[Stored data entries]
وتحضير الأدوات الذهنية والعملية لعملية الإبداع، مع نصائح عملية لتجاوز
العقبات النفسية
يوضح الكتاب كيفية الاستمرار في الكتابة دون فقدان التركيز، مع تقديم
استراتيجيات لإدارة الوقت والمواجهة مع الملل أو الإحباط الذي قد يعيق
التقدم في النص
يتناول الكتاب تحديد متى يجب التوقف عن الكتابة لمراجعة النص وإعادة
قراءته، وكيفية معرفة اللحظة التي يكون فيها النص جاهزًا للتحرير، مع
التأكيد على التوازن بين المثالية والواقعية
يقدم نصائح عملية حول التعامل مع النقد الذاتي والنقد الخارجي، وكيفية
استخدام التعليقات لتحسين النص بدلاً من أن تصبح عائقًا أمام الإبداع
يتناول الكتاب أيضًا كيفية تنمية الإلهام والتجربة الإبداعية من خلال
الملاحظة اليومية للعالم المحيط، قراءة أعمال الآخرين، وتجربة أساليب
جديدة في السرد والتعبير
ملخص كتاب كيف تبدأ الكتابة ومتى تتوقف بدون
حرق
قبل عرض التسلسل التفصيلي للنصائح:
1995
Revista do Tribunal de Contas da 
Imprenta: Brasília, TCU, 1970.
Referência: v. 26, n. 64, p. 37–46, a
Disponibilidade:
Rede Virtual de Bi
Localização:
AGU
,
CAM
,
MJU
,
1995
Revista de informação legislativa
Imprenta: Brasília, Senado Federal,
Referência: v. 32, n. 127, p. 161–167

— Work request —
Reproduce every line of the data above without changing a single character.

— Solved exercise —
وتحضير الأدوات الذهنية والعملية لعملية الإبداع، مع نصائح عملية لتجاوز
العقبات النفسية
يوضح الكتاب كيفية الاستمرار في الكتابة دون فقدان التركيز، مع تقديم
استراتيجيات لإدارة الوقت والمواجهة مع الملل أو الإحباط الذي قد يعيق
التقدم في النص
يتناول الكتاب تحديد متى يجب التوقف عن الكتابة لمراجعة النص وإعادة
قراءته، وكيفية معرفة اللحظة التي يكون فيها النص جاهزًا للتحرير، مع
التأكيد على التوازن بين المثالية والواقعية
يقدم نصائح عملية حول التعامل مع النقد الذاتي والنقد الخارجي، وكيفية
استخدام التعليقات لتحسين النص بدلاً من أن تصبح عائقًا أمام الإبداع
يتناول الكتاب أيضًا كيفية تنمية الإلهام والتجربة الإبداعية من خلال
الملاحظة اليومية للعالم المحيط، قراءة أعمال الآخرين، وتجربة أساليب
جديدة في السرد والتعبير
ملخص كتاب كيف تبدأ الكتابة ومتى تتوقف بدون
حرق
قبل عرض التسلسل التفصيلي للنصائح:
1995
Revista do Tribunal de Contas da 
Imprenta: Brasília, TCU, 1970.
Referência: v. 26, n. 64, p. 37–46, a
Disponibilidade:
Rede Virtual de Bi
Localização:
AGU
,
CAM
,
MJU
,
1995
Revista de informação legislativa
Imprenta: Brasília, Senado Federal,
Referência: v. 32, n. 127, p. 161–167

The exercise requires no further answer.